One in 25 hospitalized patients acquire healthcare-associated infections, according to a report issued last week by the Centers for Disease Control and Prevention and published in the New England Journal of Medicine.
The CDC's review of patient data collected from 183 hospitals in 2011 showed approximately 721,800 infections occurred in 648,000 hospitalized patients, with 75,000 dying as a result. Surgical site infections accounted for 22% of all infections, matching pneumonia as the most common threat. Gastrointestinal (17%), urinary tract (13%) and bloodstream (10%) infections rounded out the top 5 most common HAIs.
Additionally, the CDC says Clostridium difficile (12%), Staphylococcus (11%), Klebsiella (10%), Escherichia coli (9%), Enterococcus (9%), and Pseudomonas (7%) are the most common germs causing HAIs.
The CDC separately reports that progress is in fact being made to curb infection risks: Central line-associated bloodstream infections decreased by 44% and SSIs associated with 10 commonly reported procedures — including hip and knee arthroplasties, colon surgery and abdominal hysterectomy — decreased by 20% between 2008 and 2012. Additionally, hospital-acquired MRSA and C. difficile infections dropped by 4% and 2%, respectively, between 2011 and 2012.

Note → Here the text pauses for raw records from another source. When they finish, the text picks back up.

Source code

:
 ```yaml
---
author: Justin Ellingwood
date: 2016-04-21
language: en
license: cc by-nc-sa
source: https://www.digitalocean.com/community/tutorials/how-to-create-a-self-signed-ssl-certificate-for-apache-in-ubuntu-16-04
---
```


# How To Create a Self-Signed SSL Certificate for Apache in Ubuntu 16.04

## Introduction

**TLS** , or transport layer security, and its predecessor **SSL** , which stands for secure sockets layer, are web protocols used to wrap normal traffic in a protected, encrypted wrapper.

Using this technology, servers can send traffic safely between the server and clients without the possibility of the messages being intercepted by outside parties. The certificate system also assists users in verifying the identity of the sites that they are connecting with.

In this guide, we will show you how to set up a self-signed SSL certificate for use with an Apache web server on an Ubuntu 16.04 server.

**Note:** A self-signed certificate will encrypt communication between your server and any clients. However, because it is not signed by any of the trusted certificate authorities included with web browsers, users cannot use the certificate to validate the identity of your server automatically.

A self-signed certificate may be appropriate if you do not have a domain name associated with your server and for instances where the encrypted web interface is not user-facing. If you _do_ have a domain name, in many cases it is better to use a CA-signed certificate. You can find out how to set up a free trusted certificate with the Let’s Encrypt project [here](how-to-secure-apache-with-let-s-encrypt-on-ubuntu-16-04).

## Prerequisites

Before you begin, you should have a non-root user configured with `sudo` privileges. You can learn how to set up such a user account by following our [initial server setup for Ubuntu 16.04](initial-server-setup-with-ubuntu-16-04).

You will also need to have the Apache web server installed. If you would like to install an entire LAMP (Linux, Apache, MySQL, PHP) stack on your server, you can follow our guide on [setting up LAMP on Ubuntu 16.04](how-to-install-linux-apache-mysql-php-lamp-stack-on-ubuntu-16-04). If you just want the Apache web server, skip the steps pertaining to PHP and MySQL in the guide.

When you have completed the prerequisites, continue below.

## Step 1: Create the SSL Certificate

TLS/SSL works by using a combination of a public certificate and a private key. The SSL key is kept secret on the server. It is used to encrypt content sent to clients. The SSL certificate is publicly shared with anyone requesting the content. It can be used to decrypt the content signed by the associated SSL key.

The progress report notes significant improvement has been made in preventing some types of infections, but "much more work" has yet to be done because "many patients are being harmed by preventable HAIs."
"The most advanced medical care won't work if clinicians don't prevent infections through basic things such as regular hand hygiene," says CDC Director Tom Frieden, MD, MPH. "Healthcare workers want the best for their patients. Following standard infection control practices every time will help ensure their patients' safety."